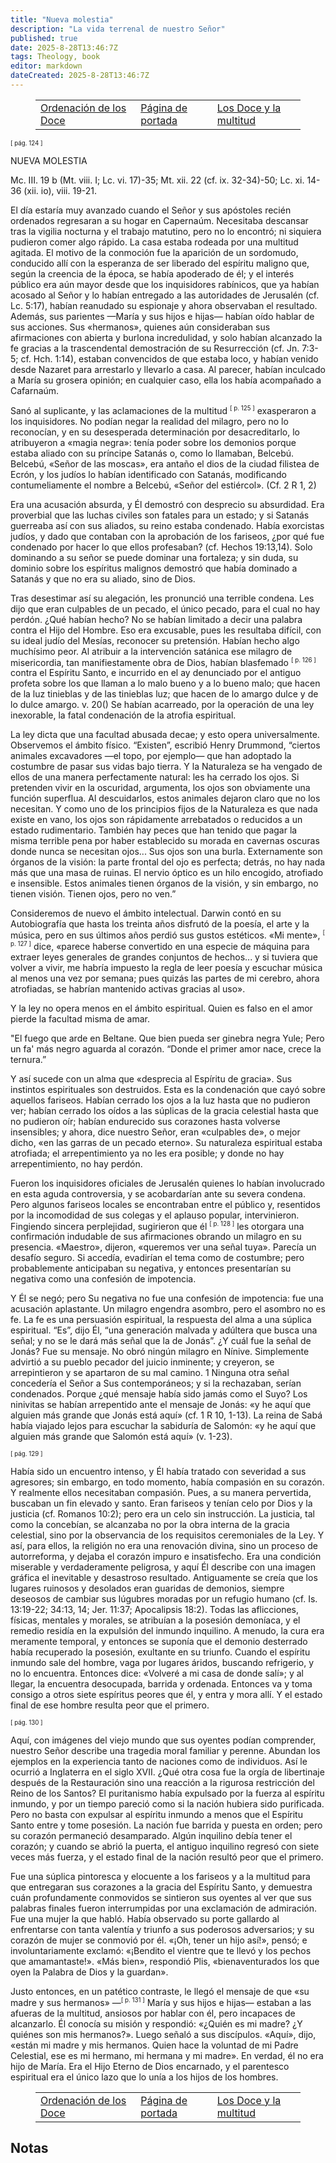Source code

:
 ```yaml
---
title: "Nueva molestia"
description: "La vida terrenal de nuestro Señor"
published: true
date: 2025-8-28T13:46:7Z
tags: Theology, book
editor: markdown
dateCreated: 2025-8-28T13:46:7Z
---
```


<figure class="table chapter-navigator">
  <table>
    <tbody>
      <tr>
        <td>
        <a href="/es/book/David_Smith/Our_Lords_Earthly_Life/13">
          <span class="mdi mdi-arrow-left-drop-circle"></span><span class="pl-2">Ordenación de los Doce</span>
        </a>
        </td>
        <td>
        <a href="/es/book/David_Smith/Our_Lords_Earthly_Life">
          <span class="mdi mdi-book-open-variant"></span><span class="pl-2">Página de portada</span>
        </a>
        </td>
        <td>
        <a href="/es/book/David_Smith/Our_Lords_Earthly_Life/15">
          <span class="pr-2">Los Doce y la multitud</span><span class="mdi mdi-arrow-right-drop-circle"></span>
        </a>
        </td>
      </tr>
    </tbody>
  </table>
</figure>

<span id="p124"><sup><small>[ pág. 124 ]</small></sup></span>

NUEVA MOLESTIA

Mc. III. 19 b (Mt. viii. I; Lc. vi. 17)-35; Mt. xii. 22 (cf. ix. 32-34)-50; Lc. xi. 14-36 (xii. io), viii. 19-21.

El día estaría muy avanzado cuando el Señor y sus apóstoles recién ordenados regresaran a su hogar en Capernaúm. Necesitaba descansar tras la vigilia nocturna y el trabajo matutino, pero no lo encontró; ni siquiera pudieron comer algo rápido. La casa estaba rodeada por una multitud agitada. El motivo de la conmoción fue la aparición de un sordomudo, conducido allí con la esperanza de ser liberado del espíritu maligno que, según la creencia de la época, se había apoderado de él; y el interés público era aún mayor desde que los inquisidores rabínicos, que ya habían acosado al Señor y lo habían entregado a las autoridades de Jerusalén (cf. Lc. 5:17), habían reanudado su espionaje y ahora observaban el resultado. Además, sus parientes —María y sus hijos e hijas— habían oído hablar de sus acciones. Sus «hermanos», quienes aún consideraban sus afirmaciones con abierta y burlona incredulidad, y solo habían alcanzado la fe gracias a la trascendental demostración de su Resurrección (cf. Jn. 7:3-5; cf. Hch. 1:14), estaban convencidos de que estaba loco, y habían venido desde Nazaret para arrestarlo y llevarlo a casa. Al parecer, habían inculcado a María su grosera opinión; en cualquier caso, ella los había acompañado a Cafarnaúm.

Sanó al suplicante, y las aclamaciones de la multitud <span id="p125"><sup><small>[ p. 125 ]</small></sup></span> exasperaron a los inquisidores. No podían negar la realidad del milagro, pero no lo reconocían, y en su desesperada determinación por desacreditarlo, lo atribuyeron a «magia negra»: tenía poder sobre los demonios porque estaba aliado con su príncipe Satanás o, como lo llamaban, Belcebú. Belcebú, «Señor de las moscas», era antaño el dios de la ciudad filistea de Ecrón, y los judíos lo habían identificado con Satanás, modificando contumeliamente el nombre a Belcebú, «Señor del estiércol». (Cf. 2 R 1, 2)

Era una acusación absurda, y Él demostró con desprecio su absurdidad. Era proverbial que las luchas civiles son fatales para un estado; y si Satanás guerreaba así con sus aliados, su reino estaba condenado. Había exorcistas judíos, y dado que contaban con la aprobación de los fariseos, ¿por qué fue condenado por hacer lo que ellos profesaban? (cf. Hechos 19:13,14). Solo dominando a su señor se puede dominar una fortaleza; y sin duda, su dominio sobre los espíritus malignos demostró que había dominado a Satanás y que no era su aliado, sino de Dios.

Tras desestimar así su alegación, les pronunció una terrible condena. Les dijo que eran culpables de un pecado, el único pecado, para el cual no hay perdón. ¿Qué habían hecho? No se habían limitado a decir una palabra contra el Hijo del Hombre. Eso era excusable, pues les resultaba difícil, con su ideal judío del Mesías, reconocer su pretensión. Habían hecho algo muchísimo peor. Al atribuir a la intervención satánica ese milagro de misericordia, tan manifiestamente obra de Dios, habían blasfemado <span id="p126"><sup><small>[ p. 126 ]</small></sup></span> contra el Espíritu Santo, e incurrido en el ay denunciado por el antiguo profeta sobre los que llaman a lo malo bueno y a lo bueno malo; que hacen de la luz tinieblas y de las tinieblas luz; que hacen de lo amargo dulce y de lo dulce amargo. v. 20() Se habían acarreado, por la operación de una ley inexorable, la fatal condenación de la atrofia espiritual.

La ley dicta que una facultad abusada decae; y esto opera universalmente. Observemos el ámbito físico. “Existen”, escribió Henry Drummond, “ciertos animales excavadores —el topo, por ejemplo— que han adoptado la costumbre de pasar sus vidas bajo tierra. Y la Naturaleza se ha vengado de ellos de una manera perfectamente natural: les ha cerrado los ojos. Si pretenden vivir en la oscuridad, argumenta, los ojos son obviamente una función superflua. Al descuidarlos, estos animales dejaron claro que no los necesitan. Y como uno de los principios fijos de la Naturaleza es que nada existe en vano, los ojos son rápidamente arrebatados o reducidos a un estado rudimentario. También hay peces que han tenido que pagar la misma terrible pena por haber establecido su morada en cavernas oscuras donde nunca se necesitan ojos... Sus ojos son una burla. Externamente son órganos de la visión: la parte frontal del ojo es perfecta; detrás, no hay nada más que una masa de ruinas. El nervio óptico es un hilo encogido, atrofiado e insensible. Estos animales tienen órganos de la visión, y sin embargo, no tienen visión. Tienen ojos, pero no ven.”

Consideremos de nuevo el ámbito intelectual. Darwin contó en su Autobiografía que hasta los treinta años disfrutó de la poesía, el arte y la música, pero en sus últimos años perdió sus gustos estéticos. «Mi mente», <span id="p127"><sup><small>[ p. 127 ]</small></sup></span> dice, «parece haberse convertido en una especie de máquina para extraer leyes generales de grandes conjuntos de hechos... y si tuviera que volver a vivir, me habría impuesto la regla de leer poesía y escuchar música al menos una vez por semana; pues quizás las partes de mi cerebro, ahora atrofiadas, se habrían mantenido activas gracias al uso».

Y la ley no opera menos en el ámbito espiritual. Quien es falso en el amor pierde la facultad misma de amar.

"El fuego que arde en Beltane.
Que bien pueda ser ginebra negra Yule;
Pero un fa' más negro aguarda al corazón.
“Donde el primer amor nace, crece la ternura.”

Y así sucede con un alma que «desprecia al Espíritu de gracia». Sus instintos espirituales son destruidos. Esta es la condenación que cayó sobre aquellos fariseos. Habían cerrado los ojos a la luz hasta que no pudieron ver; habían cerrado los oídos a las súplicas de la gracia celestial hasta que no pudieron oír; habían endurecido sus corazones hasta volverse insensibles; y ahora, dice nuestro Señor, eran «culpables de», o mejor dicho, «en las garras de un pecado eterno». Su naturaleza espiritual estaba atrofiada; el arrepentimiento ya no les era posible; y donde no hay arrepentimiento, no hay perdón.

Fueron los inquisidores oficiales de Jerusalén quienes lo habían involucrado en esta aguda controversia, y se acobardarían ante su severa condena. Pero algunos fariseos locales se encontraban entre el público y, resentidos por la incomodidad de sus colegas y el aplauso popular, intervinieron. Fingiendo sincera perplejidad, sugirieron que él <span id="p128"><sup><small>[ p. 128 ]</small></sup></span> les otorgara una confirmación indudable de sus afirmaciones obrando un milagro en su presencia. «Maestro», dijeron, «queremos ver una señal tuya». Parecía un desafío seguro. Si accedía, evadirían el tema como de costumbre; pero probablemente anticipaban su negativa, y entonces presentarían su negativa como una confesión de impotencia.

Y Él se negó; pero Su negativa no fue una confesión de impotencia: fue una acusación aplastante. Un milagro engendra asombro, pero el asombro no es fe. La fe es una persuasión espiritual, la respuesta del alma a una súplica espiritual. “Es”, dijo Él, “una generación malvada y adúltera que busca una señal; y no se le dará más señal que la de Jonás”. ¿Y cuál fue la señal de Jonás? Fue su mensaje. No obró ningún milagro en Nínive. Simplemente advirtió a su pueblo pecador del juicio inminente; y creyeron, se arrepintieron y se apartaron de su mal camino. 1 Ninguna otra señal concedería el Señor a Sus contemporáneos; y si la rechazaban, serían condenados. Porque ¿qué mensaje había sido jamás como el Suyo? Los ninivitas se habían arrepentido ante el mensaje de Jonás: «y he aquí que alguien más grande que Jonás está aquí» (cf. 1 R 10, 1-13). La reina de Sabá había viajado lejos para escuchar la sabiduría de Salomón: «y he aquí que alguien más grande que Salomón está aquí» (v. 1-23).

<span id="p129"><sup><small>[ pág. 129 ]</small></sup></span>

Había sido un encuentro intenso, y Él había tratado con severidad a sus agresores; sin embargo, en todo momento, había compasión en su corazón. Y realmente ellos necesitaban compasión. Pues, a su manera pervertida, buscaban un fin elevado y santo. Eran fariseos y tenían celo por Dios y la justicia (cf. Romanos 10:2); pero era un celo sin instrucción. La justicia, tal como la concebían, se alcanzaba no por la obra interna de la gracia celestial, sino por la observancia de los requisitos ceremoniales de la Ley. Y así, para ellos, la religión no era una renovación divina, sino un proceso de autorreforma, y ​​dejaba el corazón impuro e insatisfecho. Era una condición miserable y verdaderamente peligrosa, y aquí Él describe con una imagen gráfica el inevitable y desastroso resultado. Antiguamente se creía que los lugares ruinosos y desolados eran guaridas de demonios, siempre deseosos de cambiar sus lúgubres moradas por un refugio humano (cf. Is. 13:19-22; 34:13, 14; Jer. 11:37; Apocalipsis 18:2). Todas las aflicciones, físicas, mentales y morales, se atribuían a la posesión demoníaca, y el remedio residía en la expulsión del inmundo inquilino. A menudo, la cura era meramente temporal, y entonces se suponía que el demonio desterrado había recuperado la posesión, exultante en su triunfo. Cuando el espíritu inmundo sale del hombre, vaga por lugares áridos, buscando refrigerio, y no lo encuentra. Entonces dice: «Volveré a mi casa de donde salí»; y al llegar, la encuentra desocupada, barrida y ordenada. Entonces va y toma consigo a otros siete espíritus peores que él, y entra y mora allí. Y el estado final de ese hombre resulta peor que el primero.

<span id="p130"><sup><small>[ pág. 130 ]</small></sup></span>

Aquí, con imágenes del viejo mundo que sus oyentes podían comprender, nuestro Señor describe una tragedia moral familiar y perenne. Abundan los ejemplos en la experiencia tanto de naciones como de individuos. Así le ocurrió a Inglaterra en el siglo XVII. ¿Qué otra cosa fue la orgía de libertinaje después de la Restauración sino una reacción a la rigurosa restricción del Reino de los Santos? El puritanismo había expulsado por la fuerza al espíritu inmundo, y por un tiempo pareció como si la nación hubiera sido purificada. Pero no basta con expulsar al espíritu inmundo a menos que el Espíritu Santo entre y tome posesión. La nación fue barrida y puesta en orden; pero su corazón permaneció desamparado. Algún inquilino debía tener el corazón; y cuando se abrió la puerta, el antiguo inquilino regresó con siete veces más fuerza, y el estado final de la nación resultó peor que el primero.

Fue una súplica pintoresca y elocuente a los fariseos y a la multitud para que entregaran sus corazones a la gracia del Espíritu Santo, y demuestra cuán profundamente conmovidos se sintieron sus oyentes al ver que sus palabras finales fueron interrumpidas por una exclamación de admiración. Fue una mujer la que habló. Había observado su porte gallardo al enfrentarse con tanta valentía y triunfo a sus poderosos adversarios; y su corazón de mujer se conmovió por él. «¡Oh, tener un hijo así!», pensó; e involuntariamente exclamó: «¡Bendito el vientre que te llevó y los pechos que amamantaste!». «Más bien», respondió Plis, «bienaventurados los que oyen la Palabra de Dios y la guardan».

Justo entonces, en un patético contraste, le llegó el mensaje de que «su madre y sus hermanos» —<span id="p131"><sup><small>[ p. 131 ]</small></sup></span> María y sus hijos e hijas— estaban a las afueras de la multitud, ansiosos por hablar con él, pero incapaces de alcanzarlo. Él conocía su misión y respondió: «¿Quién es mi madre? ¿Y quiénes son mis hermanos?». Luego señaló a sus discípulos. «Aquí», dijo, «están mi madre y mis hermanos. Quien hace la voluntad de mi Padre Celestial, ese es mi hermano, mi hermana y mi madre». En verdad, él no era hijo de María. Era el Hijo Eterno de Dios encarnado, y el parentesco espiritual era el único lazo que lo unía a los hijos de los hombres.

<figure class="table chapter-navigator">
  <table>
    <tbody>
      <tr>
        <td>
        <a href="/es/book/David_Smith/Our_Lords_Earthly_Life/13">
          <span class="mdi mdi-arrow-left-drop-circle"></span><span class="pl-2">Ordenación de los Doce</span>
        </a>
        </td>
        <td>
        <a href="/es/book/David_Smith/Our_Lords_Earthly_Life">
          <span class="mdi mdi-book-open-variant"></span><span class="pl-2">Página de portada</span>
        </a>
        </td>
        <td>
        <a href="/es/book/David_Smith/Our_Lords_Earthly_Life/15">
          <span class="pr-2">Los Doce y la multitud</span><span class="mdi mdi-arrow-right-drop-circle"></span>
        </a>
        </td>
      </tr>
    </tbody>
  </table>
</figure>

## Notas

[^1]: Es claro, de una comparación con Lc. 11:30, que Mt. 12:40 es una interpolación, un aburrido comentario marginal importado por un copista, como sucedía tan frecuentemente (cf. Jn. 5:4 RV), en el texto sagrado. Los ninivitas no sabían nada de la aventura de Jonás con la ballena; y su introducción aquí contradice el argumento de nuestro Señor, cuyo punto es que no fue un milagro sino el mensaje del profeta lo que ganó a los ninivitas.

┄┄┄┄┄┄

** EXERCISE **
Start with the line above that contains "pág. 129 ]</small></sup></span>" and stop after the line that contains "pág. 130 ]</small></sup></span>". Output those lines exactly, and only those.

** RESPONSE AREA **
<span id="p129"><sup><small>[ pág. 129 ]</small></sup></span>

Había sido un encuentro intenso, y Él había tratado con severidad a sus agresores; sin embargo, en todo momento, había compasión en su corazón. Y realmente ellos necesitaban compasión. Pues, a su manera pervertida, buscaban un fin elevado y santo. Eran fariseos y tenían celo por Dios y la justicia (cf. Romanos 10:2); pero era un celo sin instrucción. La justicia, tal como la concebían, se alcanzaba no por la obra interna de la gracia celestial, sino por la observancia de los requisitos ceremoniales de la Ley. Y así, para ellos, la religión no era una renovación divina, sino un proceso de autorreforma, y ​​dejaba el corazón impuro e insatisfecho. Era una condición miserable y verdaderamente peligrosa, y aquí Él describe con una imagen gráfica el inevitable y desastroso resultado. Antiguamente se creía que los lugares ruinosos y desolados eran guaridas de demonios, siempre deseosos de cambiar sus lúgubres moradas por un refugio humano (cf. Is. 13:19-22; 34:13, 14; Jer. 11:37; Apocalipsis 18:2). Todas las aflicciones, físicas, mentales y morales, se atribuían a la posesión demoníaca, y el remedio residía en la expulsión del inmundo inquilino. A menudo, la cura era meramente temporal, y entonces se suponía que el demonio desterrado había recuperado la posesión, exultante en su triunfo. Cuando el espíritu inmundo sale del hombre, vaga por lugares áridos, buscando refrigerio, y no lo encuentra. Entonces dice: «Volveré a mi casa de donde salí»; y al llegar, la encuentra desocupada, barrida y ordenada. Entonces va y toma consigo a otros siete espíritus peores que él, y entra y mora allí. Y el estado final de ese hombre resulta peor que el primero.

<span id="p130"><sup><small>[ pág. 130 ]</small></sup></span>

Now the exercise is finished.